** Opening Information shown block **
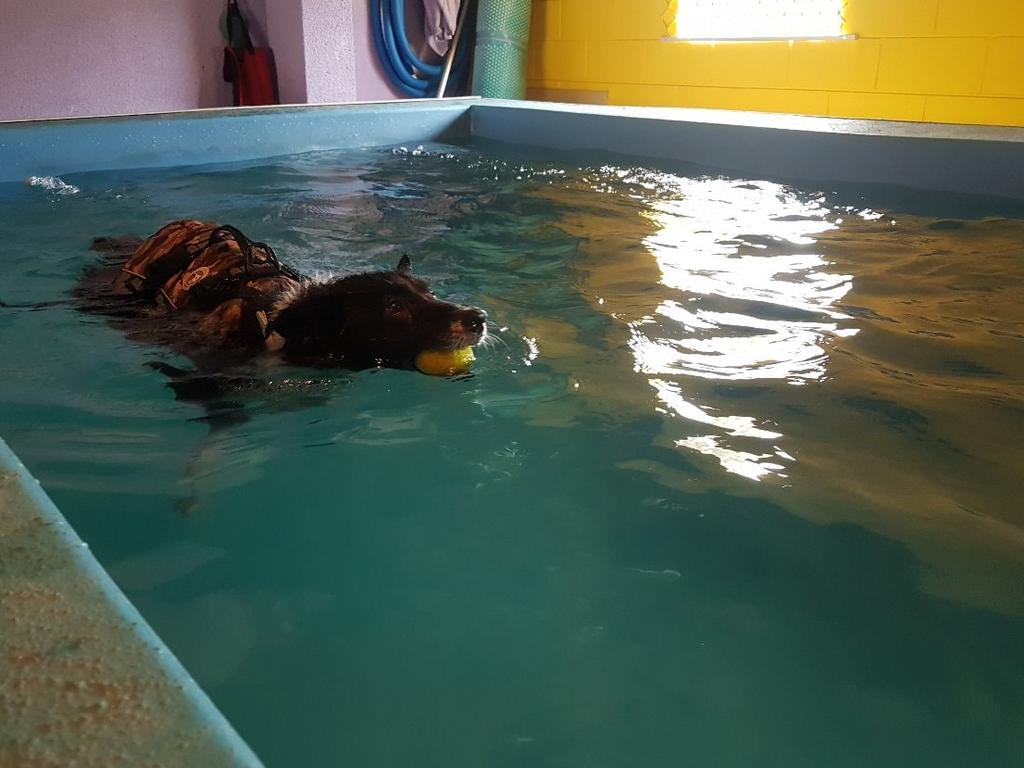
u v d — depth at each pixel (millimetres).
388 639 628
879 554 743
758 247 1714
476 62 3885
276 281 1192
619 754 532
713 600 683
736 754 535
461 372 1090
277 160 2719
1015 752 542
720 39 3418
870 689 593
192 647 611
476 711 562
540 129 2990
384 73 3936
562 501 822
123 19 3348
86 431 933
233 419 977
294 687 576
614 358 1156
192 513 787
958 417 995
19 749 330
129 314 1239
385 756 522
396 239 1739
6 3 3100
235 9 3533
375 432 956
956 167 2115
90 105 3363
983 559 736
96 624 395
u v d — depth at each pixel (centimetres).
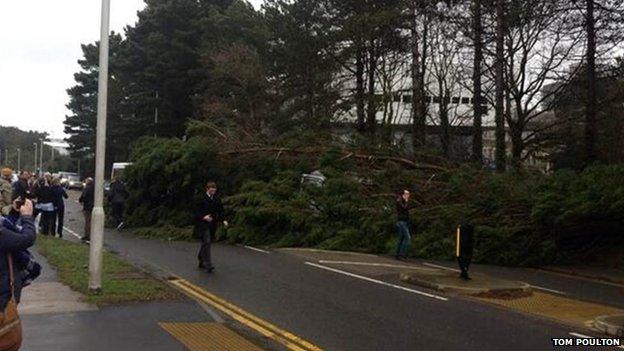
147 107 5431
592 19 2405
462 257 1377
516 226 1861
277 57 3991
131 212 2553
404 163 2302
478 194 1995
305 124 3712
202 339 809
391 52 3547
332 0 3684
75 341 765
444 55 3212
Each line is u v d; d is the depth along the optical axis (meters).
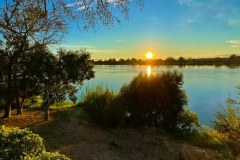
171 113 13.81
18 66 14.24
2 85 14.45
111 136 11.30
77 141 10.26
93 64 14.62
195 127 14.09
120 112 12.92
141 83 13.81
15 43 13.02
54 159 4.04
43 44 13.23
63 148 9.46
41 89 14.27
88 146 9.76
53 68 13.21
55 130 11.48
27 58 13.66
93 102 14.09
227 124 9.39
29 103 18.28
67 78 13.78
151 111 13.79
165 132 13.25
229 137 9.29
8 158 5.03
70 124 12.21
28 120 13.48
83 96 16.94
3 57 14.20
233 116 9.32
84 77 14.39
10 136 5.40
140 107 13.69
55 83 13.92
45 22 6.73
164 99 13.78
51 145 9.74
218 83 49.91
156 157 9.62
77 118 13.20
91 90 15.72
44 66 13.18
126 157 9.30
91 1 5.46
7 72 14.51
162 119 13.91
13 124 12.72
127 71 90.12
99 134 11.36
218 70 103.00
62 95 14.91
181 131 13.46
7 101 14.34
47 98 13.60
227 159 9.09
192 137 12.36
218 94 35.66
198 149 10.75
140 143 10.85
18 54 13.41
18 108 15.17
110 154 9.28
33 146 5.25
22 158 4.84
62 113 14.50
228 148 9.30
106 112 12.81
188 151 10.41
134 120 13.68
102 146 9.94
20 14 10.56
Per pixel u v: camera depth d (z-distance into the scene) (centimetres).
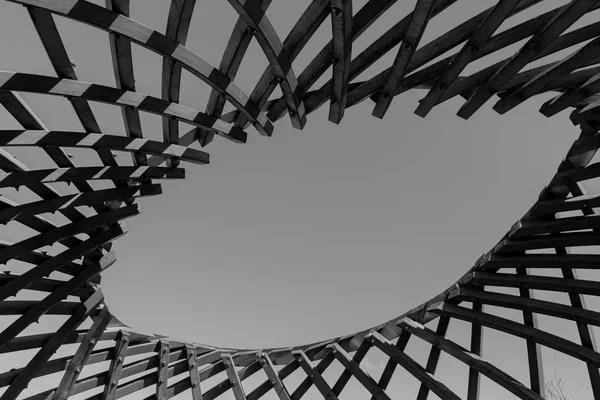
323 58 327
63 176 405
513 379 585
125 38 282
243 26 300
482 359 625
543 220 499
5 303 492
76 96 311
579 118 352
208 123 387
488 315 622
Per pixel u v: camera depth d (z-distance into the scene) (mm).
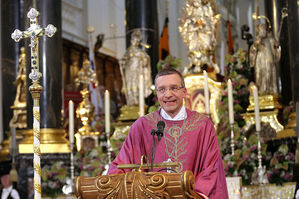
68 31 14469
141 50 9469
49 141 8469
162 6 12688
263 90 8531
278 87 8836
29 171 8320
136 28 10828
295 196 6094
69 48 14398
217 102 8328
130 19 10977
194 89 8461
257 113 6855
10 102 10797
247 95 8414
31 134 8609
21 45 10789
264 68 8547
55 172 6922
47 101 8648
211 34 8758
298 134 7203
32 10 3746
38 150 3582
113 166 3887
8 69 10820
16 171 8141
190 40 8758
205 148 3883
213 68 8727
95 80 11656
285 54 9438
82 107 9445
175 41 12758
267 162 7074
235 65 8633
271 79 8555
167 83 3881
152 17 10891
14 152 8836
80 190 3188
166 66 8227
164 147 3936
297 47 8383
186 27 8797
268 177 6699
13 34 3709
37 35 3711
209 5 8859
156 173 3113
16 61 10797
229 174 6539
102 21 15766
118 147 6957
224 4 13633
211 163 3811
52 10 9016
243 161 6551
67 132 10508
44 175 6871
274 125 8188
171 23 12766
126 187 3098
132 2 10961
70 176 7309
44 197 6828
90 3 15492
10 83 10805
** Closing Information shown block **
**What you will do:** With the pictures omitted, the records above are to be repeated exactly.

**Exercise answer:**
u v d — depth at each pixel (millimetres).
388 639 628
879 554 743
758 247 1714
476 62 3885
276 281 1192
619 754 532
713 600 683
736 754 535
461 372 1090
277 160 2719
1015 752 542
720 39 3418
870 689 593
192 647 611
476 711 562
540 129 2990
384 73 3936
562 501 822
123 19 3348
86 431 933
233 419 977
294 687 576
614 358 1156
192 513 787
958 417 995
19 749 330
129 314 1239
385 756 522
396 239 1739
6 3 3100
235 9 3533
375 432 956
956 167 2115
90 105 3363
983 559 736
96 624 395
u v d — depth at each pixel (centimetres).
147 107 5431
592 19 2405
462 257 1377
516 226 1861
277 57 3991
131 212 2553
404 163 2302
478 194 1995
305 124 3712
202 339 809
391 52 3547
332 0 3684
75 341 765
444 55 3212
Each line is u v d; d is the depth along the optical axis (meters).
171 113 13.81
18 66 14.24
2 85 14.45
111 136 11.30
77 141 10.26
93 64 14.62
195 127 14.09
120 112 12.92
141 83 13.81
15 43 13.02
54 159 4.04
43 44 13.23
63 148 9.46
41 89 14.27
88 146 9.76
53 68 13.21
55 130 11.48
27 58 13.66
93 102 14.09
227 124 9.39
29 103 18.28
67 78 13.78
151 111 13.79
165 132 13.25
229 137 9.29
8 158 5.03
70 124 12.21
28 120 13.48
83 96 16.94
3 57 14.20
233 116 9.32
84 77 14.39
10 136 5.40
140 107 13.69
55 83 13.92
45 22 6.73
164 99 13.78
51 145 9.74
218 83 49.91
156 157 9.62
77 118 13.20
91 90 15.72
44 66 13.18
126 157 9.30
91 1 5.46
7 72 14.51
162 119 13.91
13 124 12.72
127 71 90.12
99 134 11.36
218 70 103.00
62 95 14.91
181 131 13.46
7 101 14.34
47 98 13.60
227 159 9.09
192 137 12.36
218 94 35.66
198 149 10.75
140 143 10.85
18 54 13.41
18 108 15.17
110 154 9.28
33 146 5.25
22 158 4.84
62 113 14.50
228 148 9.30
106 112 12.81
188 151 10.41
134 120 13.68
102 146 9.94
20 14 10.56
Per pixel u v: camera depth d (z-distance into the scene) (centimetres).
323 58 327
63 176 405
513 379 585
125 38 282
243 26 300
482 359 625
543 220 499
5 303 492
76 96 311
579 118 352
208 123 387
488 315 622
Per pixel u v: camera depth d (z-distance into the scene) (mm).
68 31 14469
141 50 9469
49 141 8469
162 6 12688
263 90 8531
278 87 8836
29 171 8320
136 28 10828
295 196 6094
69 48 14398
217 102 8328
130 19 10977
194 89 8461
257 113 6855
10 102 10797
247 95 8414
31 134 8609
21 45 10789
264 68 8547
55 172 6922
47 101 8648
211 34 8758
298 134 7203
32 10 3746
38 150 3582
113 166 3887
8 69 10820
16 171 8141
190 40 8758
205 148 3883
213 68 8727
95 80 11656
285 54 9438
82 107 9445
175 41 12758
267 162 7074
235 65 8633
271 79 8555
167 83 3881
152 17 10891
14 152 8836
80 190 3188
166 66 8227
164 147 3936
297 47 8383
186 27 8797
268 177 6699
13 34 3709
37 35 3711
209 5 8859
156 173 3113
16 61 10797
229 174 6539
102 21 15766
118 147 6957
224 4 13633
211 163 3811
52 10 9016
243 161 6551
67 132 10508
44 175 6871
274 125 8188
171 23 12766
126 187 3098
132 2 10961
70 176 7309
44 197 6828
90 3 15492
10 83 10805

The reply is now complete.